■ PARTS OF THE EXERCISE
(a) Update the passage of the issue thread that begins at "Thanks for any" and stops after "was looking for.", replacing "documentation" with "manual".
(b) In the issue thread, what did Edouard-Legoupil say he had done in reply?

■ EXERCISE TEXT

● ● ● ●

UNHCR-Guatemala / A2SIT

Admin2 Severity Index Tool
https://unhcr-guatemala.github.io/A2SIT/
Other
2 stars 1 forks source link

As user, I would like to select the country for which my severity index needs to be build so that I can get the right map #11

Closed bluefoxr closed 11 months ago

bluefoxr commented 1 year ago

Hi @Edouard-Legoupil thanks for sharing the API links to the map server in our meetingr recently. I still have a few questions if you have a minute as this is something I have less experience with.

What I want to do is to:

(a) Access admin2 shape files for a specified country (e.g. by ISO3 code) in a format that can be fed into Leaflet. (b) Possibly, access admin2 shape files for the whole world in one go

My problem is that I don't understand the API very well. I believe that the correct maps are here:

https://gis.unhcr.org/arcgis/rest/services/core_v2/wrl_polbnd_adm2_a_unhcr/MapServer

But how to I extend this query to get one or either of the things I am interested in above? How did you generate the queries that you sent me?

Thanks for any clarifications on this, or if you could direct me to the right documentation - I have looked but somehow not found what I was looking for.

Edouard-Legoupil commented 1 year ago

Hello -

I have asked our HQ Gis colleagues to provide more details.

● ● ● ●

■ Collected data
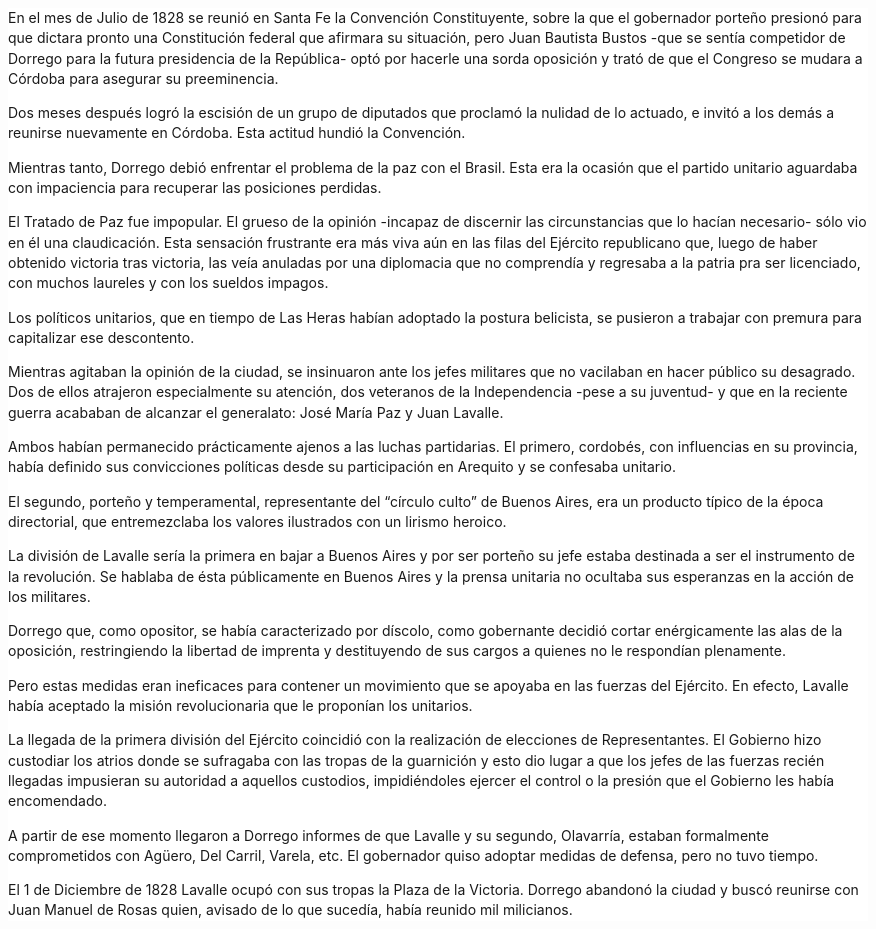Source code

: En el mes de Julio de 1828 se reunió en Santa Fe la Convención Constituyente, sobre la que el gobernador porteño presionó para que dictara pronto una Constitución federal que afirmara su situación, pero Juan Bautista Bustos -que se sentía competidor de Dorrego para la futura presidencia de la República- optó por hacerle una sorda oposición y trató de que el Congreso se mudara a Córdoba para asegurar su preeminencia.

Dos meses después logró la escisión de un grupo de diputados que proclamó la nulidad de lo actuado, e invitó a los demás a reunirse nuevamente en Córdoba. Esta actitud hundió la Convención.

Mientras tanto, Dorrego debió enfrentar el problema de la paz con el Brasil. Esta era la ocasión que el partido unitario aguardaba con impaciencia para recuperar las posiciones perdidas.

El Tratado de Paz fue impopular. El grueso de la opinión -incapaz de discernir las circunstancias que lo hacían necesario- sólo vio en él una claudicación. Esta sensación frustrante era más viva aún en las filas del Ejército republicano que, luego de haber obtenido victoria tras victoria, las veía anuladas por una diplomacia que no comprendía y regresaba a la patria pra ser licenciado, con muchos laureles y con los sueldos impagos.

Los políticos unitarios, que en tiempo de Las Heras habían adoptado la postura belicista, se pusieron a trabajar con premura para capitalizar ese descontento.

Mientras agitaban la opinión de la ciudad, se insinuaron ante los jefes militares que no vacilaban en hacer público su desagrado. Dos de ellos atrajeron especialmente su atención, dos veteranos de la Independencia -pese a su juventud- y que en la reciente guerra acababan de alcanzar el generalato: José María Paz y Juan Lavalle.

Ambos habían permanecido prácticamente ajenos a las luchas partidarias. El primero, cordobés, con influencias en su provincia, había definido sus convicciones políticas desde su participación en Arequito y se confesaba unitario.

El segundo, porteño y temperamental, representante del “círculo culto” de Buenos Aires, era un producto típico de la época directorial, que entremezclaba los valores ilustrados con un lirismo heroico.

La división de Lavalle sería la primera en bajar a Buenos Aires y por ser porteño su jefe estaba destinada a ser el instrumento de la revolución. Se hablaba de ésta públicamente en Buenos Aires y la prensa unitaria no ocultaba sus esperanzas en la acción de los militares.

Dorrego que, como opositor, se había caracterizado por díscolo, como gobernante decidió cortar enérgicamente las alas de la oposición, restringiendo la libertad de imprenta y destituyendo de sus cargos a quienes no le respondían plenamente.

Pero estas medidas eran ineficaces para contener un movimiento que se apoyaba en las fuerzas del Ejército. En efecto, Lavalle había aceptado la misión revolucionaria que le proponían los unitarios.

La llegada de la primera división del Ejército coincidió con la realización de elecciones de Representantes. El Gobierno hizo custodiar los atrios donde se sufragaba con las tropas de la guarnición y esto dio lugar a que los jefes de las fuerzas recién llegadas impusieran su autoridad a aquellos custodios, impidiéndoles ejercer el control o la presión que el Gobierno les había encomendado.

A partir de ese momento llegaron a Dorrego informes de que Lavalle y su segundo, Olavarría, estaban formalmente comprometidos con Agüero, Del Carril, Varela, etc. El gobernador quiso adoptar medidas de defensa, pero no tuvo tiempo.

El 1 de Diciembre de 1828 Lavalle ocupó con sus tropas la Plaza de la Victoria. Dorrego abandonó la ciudad y buscó reunirse con Juan Manuel de Rosas quien, avisado de lo que sucedía, había reunido mil milicianos.
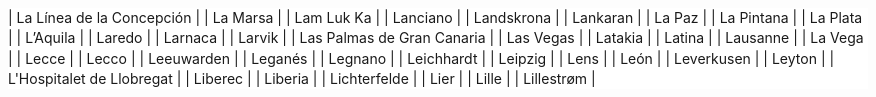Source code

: | La Línea de la Concepción |
| La Marsa |
| Lam Luk Ka |
| Lanciano |
| Landskrona |
| Lankaran |
| La Paz |
| La Pintana |
| La Plata |
| L’Aquila |
| Laredo |
| Larnaca |
| Larvik |
| Las Palmas de Gran Canaria |
| Las Vegas |
| Latakia |
| Latina |
| Lausanne |
| La Vega |
| Lecce |
| Lecco |
| Leeuwarden |
| Leganés |
| Legnano |
| Leichhardt |
| Leipzig |
| Lens |
| León |
| Leverkusen |
| Leyton |
| L'Hospitalet de Llobregat |
| Liberec |
| Liberia |
| Lichterfelde |
| Lier |
| Lille |
| Lillestrøm |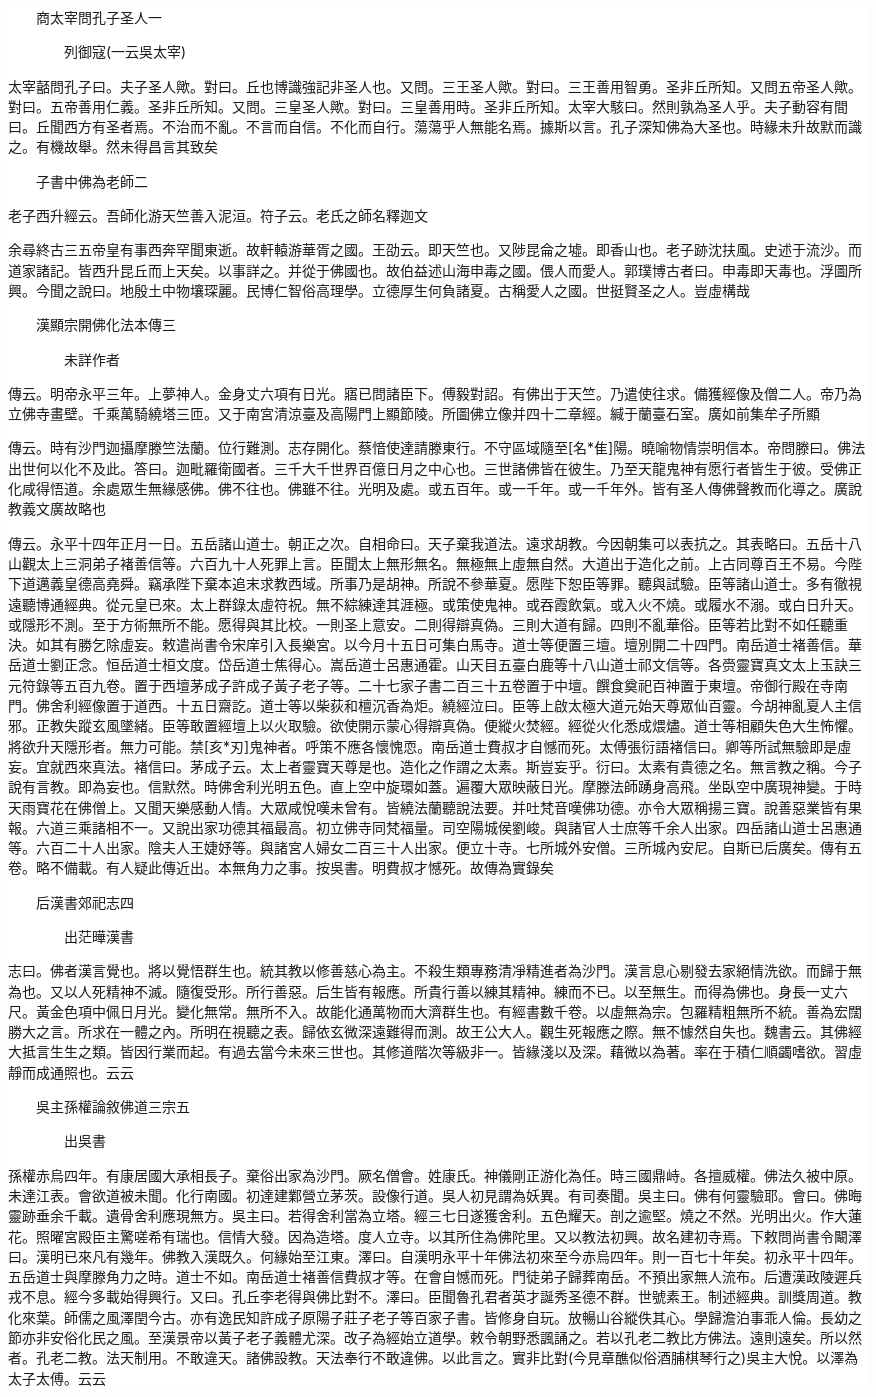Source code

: 　　商太宰問孔子圣人一

　　　　列御寇(一云吳太宰)


太宰嚭問孔子曰。夫子圣人歟。對曰。丘也博識強記非圣人也。又問。三王圣人歟。對曰。三王善用智勇。圣非丘所知。又問五帝圣人歟。對曰。五帝善用仁義。圣非丘所知。又問。三皇圣人歟。對曰。三皇善用時。圣非丘所知。太宰大駭曰。然則孰為圣人乎。夫子動容有間曰。丘聞西方有圣者焉。不治而不亂。不言而自信。不化而自行。蕩蕩乎人無能名焉。據斯以言。孔子深知佛為大圣也。時緣未升故默而識之。有機故舉。然未得昌言其致矣

　　子書中佛為老師二

老子西升經云。吾師化游天竺善入泥洹。符子云。老氏之師名釋迦文

余尋終古三五帝皇有事西奔罕聞東逝。故軒轅游華胥之國。王劭云。即天竺也。又陟昆侖之墟。即香山也。老子跡沈扶風。史述于流沙。而道家諸記。皆西升昆丘而上天矣。以事詳之。并從于佛國也。故伯益述山海申毒之國。偎人而愛人。郭璞博古者曰。申毒即天毒也。浮圖所興。今聞之說曰。地殷土中物壤琛麗。民博仁智俗高理學。立德厚生何負諸夏。古稱愛人之國。世挺賢圣之人。豈虛構哉

　　漢顯宗開佛化法本傳三

　　　　未詳作者


傳云。明帝永平三年。上夢神人。金身丈六項有日光。寤已問諸臣下。傅毅對詔。有佛出于天竺。乃遣使往求。備獲經像及僧二人。帝乃為立佛寺畫壁。千乘萬騎繞塔三匝。又于南宮清涼臺及高陽門上顯節陵。所圖佛立像并四十二章經。緘于蘭臺石室。廣如前集牟子所顯

傳云。時有沙門迦攝摩滕竺法蘭。位行難測。志存開化。蔡愔使達請滕東行。不守區域隨至[名*隹]陽。曉喻物情崇明信本。帝問滕曰。佛法出世何以化不及此。答曰。迦毗羅衛國者。三千大千世界百億日月之中心也。三世諸佛皆在彼生。乃至天龍鬼神有愿行者皆生于彼。受佛正化咸得悟道。余處眾生無緣感佛。佛不往也。佛雖不往。光明及處。或五百年。或一千年。或一千年外。皆有圣人傳佛聲教而化導之。廣說教義文廣故略也

傳云。永平十四年正月一日。五岳諸山道士。朝正之次。自相命曰。天子棄我道法。遠求胡教。今因朝集可以表抗之。其表略曰。五岳十八山觀太上三洞弟子褚善信等。六百九十人死罪上言。臣聞太上無形無名。無極無上虛無自然。大道出于造化之前。上古同尊百王不易。今陛下道邁義皇德高堯舜。竊承陛下棄本追末求教西域。所事乃是胡神。所說不參華夏。愿陛下恕臣等罪。聽與試驗。臣等諸山道士。多有徹視遠聽博通經典。從元皇已來。太上群錄太虛符祝。無不綜練達其涯極。或策使鬼神。或吞霞飲氣。或入火不燒。或履水不溺。或白日升天。或隱形不測。至于方術無所不能。愿得與其比校。一則圣上意安。二則得辯真偽。三則大道有歸。四則不亂華俗。臣等若比對不如任聽重決。如其有勝乞除虛妄。敕遣尚書令宋庠引入長樂宮。以今月十五日可集白馬寺。道士等便置三壇。壇別開二十四門。南岳道士褚善信。華岳道士劉正念。恒岳道士桓文度。岱岳道士焦得心。嵩岳道士呂惠通霍。山天目五臺白鹿等十八山道士祁文信等。各赍靈寶真文太上玉訣三元符錄等五百九卷。置于西壇茅成子許成子黃子老子等。二十七家子書二百三十五卷置于中壇。饌食奠祀百神置于東壇。帝御行殿在寺南門。佛舍利經像置于道西。十五日齋訖。道士等以柴荻和檀沉香為炬。繞經泣曰。臣等上啟太極大道元始天尊眾仙百靈。今胡神亂夏人主信邪。正教失蹤玄風墜緒。臣等敢置經壇上以火取驗。欲使開示蒙心得辯真偽。便縱火焚經。經從火化悉成煨燼。道士等相顧失色大生怖懼。將欲升天隱形者。無力可能。禁[亥*刃]鬼神者。呼策不應各懷愧恧。南岳道士費叔才自憾而死。太傅張衍語褚信曰。卿等所試無驗即是虛妄。宜就西來真法。褚信曰。茅成子云。太上者靈寶天尊是也。造化之作謂之太素。斯豈妄乎。衍曰。太素有貴德之名。無言教之稱。今子說有言教。即為妄也。信默然。時佛舍利光明五色。直上空中旋環如蓋。遍覆大眾映蔽日光。摩滕法師踴身高飛。坐臥空中廣現神變。于時天雨寶花在佛僧上。又聞天樂感動人情。大眾咸悅嘆未曾有。皆繞法蘭聽說法要。并吐梵音嘆佛功德。亦令大眾稱揚三寶。說善惡業皆有果報。六道三乘諸相不一。又說出家功德其福最高。初立佛寺同梵福量。司空陽城侯劉峻。與諸官人士庶等千余人出家。四岳諸山道士呂惠通等。六百二十人出家。陰夫人王婕妤等。與諸宮人婦女二百三十人出家。便立十寺。七所城外安僧。三所城內安尼。自斯已后廣矣。傳有五卷。略不備載。有人疑此傳近出。本無角力之事。按吳書。明費叔才憾死。故傳為實錄矣

　　后漢書郊祀志四

　　　　出茫曄漢書


志曰。佛者漢言覺也。將以覺悟群生也。統其教以修善慈心為主。不殺生類專務清凈精進者為沙門。漢言息心剔發去家絕情洗欲。而歸于無為也。又以人死精神不滅。隨復受形。所行善惡。后生皆有報應。所貴行善以練其精神。練而不已。以至無生。而得為佛也。身長一丈六尺。黃金色項中佩日月光。變化無常。無所不入。故能化通萬物而大濟群生也。有經書數千卷。以虛無為宗。包羅精粗無所不統。善為宏闊勝大之言。所求在一體之內。所明在視聽之表。歸依玄微深遠難得而測。故王公大人。觀生死報應之際。無不懅然自失也。魏書云。其佛經大抵言生生之類。皆因行業而起。有過去當今未來三世也。其修道階次等級非一。皆緣淺以及深。藉微以為著。率在于積仁順蠲嗜欲。習虛靜而成通照也。云云

　　吳主孫權論敘佛道三宗五

　　　　出吳書


孫權赤烏四年。有康居國大承相長子。棄俗出家為沙門。厥名僧會。姓康氏。神儀剛正游化為任。時三國鼎峙。各擅威權。佛法久被中原。未達江表。會欲道被未聞。化行南國。初達建鄴營立茅茨。設像行道。吳人初見謂為妖異。有司奏聞。吳主曰。佛有何靈驗耶。會曰。佛晦靈跡垂余千載。遺骨舍利應現無方。吳主曰。若得舍利當為立塔。經三七日遂獲舍利。五色耀天。剖之逾堅。燒之不然。光明出火。作大蓮花。照曜宮殿臣主驚嗟希有瑞也。信情大發。因為造塔。度人立寺。以其所住為佛陀里。又以教法初興。故名建初寺焉。下敕問尚書令闞澤曰。漢明已來凡有幾年。佛教入漢既久。何緣始至江東。澤曰。自漢明永平十年佛法初來至今赤烏四年。則一百七十年矣。初永平十四年。五岳道士與摩滕角力之時。道士不如。南岳道士褚善信費叔才等。在會自憾而死。門徒弟子歸葬南岳。不預出家無人流布。后遭漢政陵遲兵戎不息。經今多載始得興行。又曰。孔丘李老得與佛比對不。澤曰。臣聞魯孔君者英才誕秀圣德不群。世號素王。制述經典。訓獎周道。教化來葉。師儒之風澤閏今古。亦有逸民知許成子原陽子莊子老子等百家子書。皆修身自玩。放暢山谷縱佚其心。學歸澹泊事乖人倫。長幼之節亦非安俗化民之風。至漢景帝以黃子老子義體尤深。改子為經始立道學。敕令朝野悉諷誦之。若以孔老二教比方佛法。遠則遠矣。所以然者。孔老二教。法天制用。不敢違天。諸佛設教。天法奉行不敢違佛。以此言之。實非比對(今見章醮似俗酒脯棋琴行之)吳主大悅。以澤為太子太傅。云云
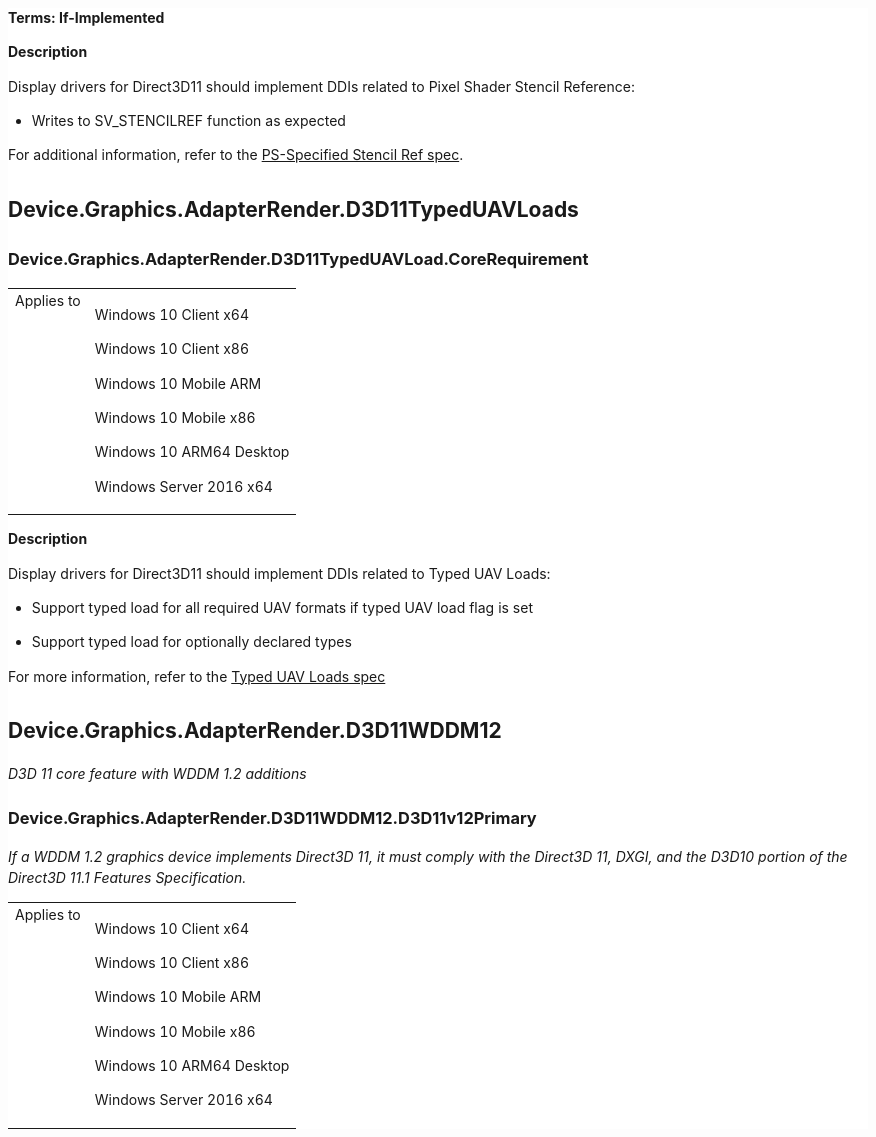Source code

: **Terms: If-Implemented**

**Description**

Display drivers for Direct3D11 should implement DDIs related to Pixel Shader Stencil Reference:

 - Writes to SV\_STENCILREF function as expected

For additional information, refer to the [PS-Specified Stencil Ref spec](http://windowsteams/devx/GRFX/d3d/D3D%20Next%20Design/MQ%20Planning%20Documents/PS-Specified%20Stencil%20Reference%20Value%20-%20Unified%20Spec.docx?web=1).

<a name="device.graphics.adapterrender.d3d11typeduavloads"></a>
## Device.Graphics.AdapterRender.D3D11TypedUAVLoads

### Device.Graphics.AdapterRender.D3D11TypedUAVLoad.CoreRequirement

<table>
<tr>
<td>Applies to</td>
<td>
<p>Windows 10 Client x64</p>
<p>Windows 10 Client x86</p>
<p>Windows 10 Mobile ARM</p>
<p>Windows 10 Mobile x86</p>
<p>Windows 10 ARM64 Desktop</p>
<p>Windows Server 2016 x64</p>
</td></tr></table>

**Description**

Display drivers for Direct3D11 should implement DDIs related to Typed UAV Loads:

-   Support typed load for all required UAV formats if typed UAV load flag is set

-   Support typed load for optionally declared types

For more information, refer to the [Typed UAV Loads spec](http://windowsteams/devx/GRFX/d3d/D3D%20Next%20Design/MQ%20Planning%20Documents/UAV%20Typed%20Load%20Draft%20Specification.docx?web=1)

<a name="device.graphics.adapterrender.d3d11wddm12"></a>
## Device.Graphics.AdapterRender.D3D11WDDM12

*D3D 11 core feature with WDDM 1.2 additions*

### Device.Graphics.AdapterRender.D3D11WDDM12.D3D11v12Primary

*If a WDDM 1.2 graphics device implements Direct3D 11, it must comply with the Direct3D 11, DXGI, and the D3D10 portion of the Direct3D 11.1 Features Specification.*

<table>
<tr>
<td>Applies to</td>
<td>
<p>Windows 10 Client x64</p>
<p>Windows 10 Client x86</p>
<p>Windows 10 Mobile ARM</p>
<p>Windows 10 Mobile x86</p>
<p>Windows 10 ARM64 Desktop</p>
<p>Windows Server 2016 x64</p>
</td></tr></table>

● ● ● ●

■ ANSWERS BY ITEM
(a)
Thanks for any clarifications on this, or if you could direct me to the right manual - I have looked but somehow not found what I was looking for.

(b) He asked the HQ GIS colleagues to provide more details.